Carpenter putting charge in Tigers' lineup
This story was excerpted from Jason Beck’s Tigers Beat newsletter. To read the full newsletter, click here. And subscribe to get it regularly in your inbox.
KANSAS CITY -- Kerry Carpenter hadn’t hit an inside-the-park homer since at least his youth ball days. Still, as he rumbled around second base in Sunday’s game against the D-backs and looked for third-base coach Joey Cora following his 422-foot drive high off Chase Field’s center-field wall, he was anticipating his chance.
It took a well-executed relay and a deft turn at the plate from former Tigers catcher Tucker Barnhart, forcing Carpenter to slide around a tag, but he still had a game-tying triple as consolation. Carpenter belted a home run one night later in Kansas City, sending a Michael Wacha fastball 430 feet to left-center.

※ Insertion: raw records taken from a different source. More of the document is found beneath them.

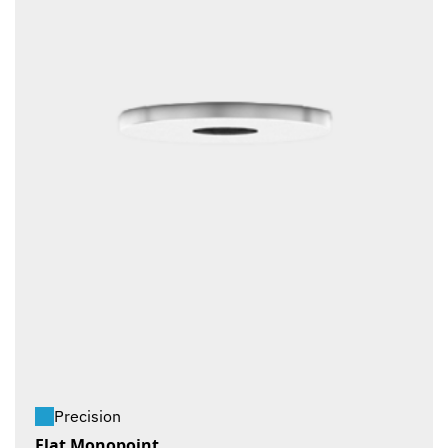
Precision
Flat Monopoint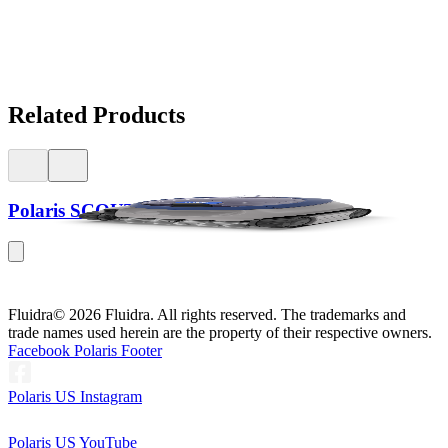
Related Products
Polaris SCOUT™ 40
Fluidra
© 2026 Fluidra. All rights reserved. The trademarks and
trade names used herein are the property of their respective owners.
Facebook Polaris Footer
Polaris US Instagram
Polaris US YouTube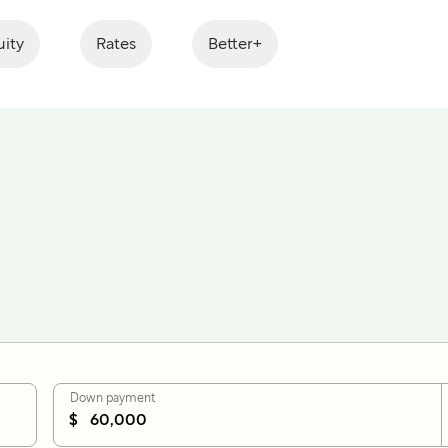
ity
Rates
Better+
Down payment
$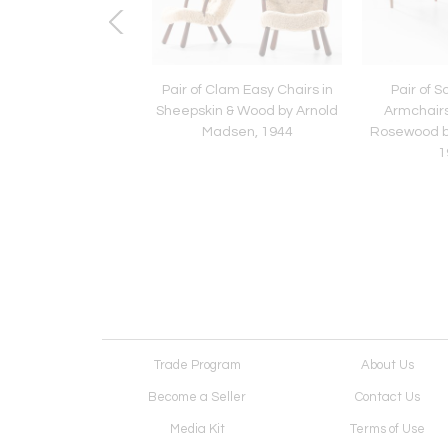
 PK-9 Dining Chairs in
Pair of Clam Easy Chairs in
Pair of 
er & Steel by Poul
Sheepskin & Wood by Arnold
Armchairs
jærholm, 1960
Madsen, 1944
Rosewood b
1
Trade Program
About Us
Become a Seller
Contact Us
Media Kit
Terms of Use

It was Carpenter's longest home run of the season and the third longest of his Major League career, and the left-handed hitter went oppo with it.
“That was like a pull-side right-handed hitter, hitting it way back there,” manager A.J. Hinch said.
Carpenter wasn’t done. He legged out an extra base with a line drive to right that he turned into a leadoff double in the seventh inning. His home-to-second time of 7.99 seconds was easily his fastest of the season, and the fastest time on a double by a Tiger.
An inning later, Carpenter came within feet of a grand slam that would’ve slugged Detroit back into the game, settling for a 394-foot sacrifice fly -- again to left-center. It would’ve been a home run in 20 Major League ballparks, according to Statcast, though not at Comerica Park.
“Would’ve changed the whole complexion of the game,” Hinch said, “but we’ll take the sac fly. It was a quality at-bat. It looks like he’s driving the ball. Obviously, he’s getting a lot of pitches and he’s not missing them. That’s why he’s in the middle of the order.”
If it sounds familiar, Carpenter has a history with May warmups. His path to the Majors began with such a month two years ago at Double-A Erie, where he crushed 13 homers and seven doubles in May, to go with 29 RBIs in 24 games for an incredible 1.393 OPS. In that case, the swing work he put in during a struggling April paid dividends that changed the trajectory of his career.
Carpenter couldn’t repeat his May performance in Detroit last year because he was on the injured list, though he spent a few games at the end of the month on a rehab assignment with Triple-A Toledo. But after holding his own for the first month of this season, he’s showing every sign of heating up.
Carpenter was putting in work during batting practice last homestand, trying to get his timing down so he could launch the ball. It seems to be paying off: Four of his nine highest exit velocities this season have come since May 11, including a season-high 109 mph on a bases-clearing double into the gap in right-center in Friday’s series-opening rout of the Diamondbacks, It was part of a four-RBI performance.
Carpenter has 12 hits in his past 10 games, and 10 have gone for extra bases. He has 20 extra-base hits out of 37 hits for the season. With 10 more games to go in May, he has enough time to turn this into another month to remember.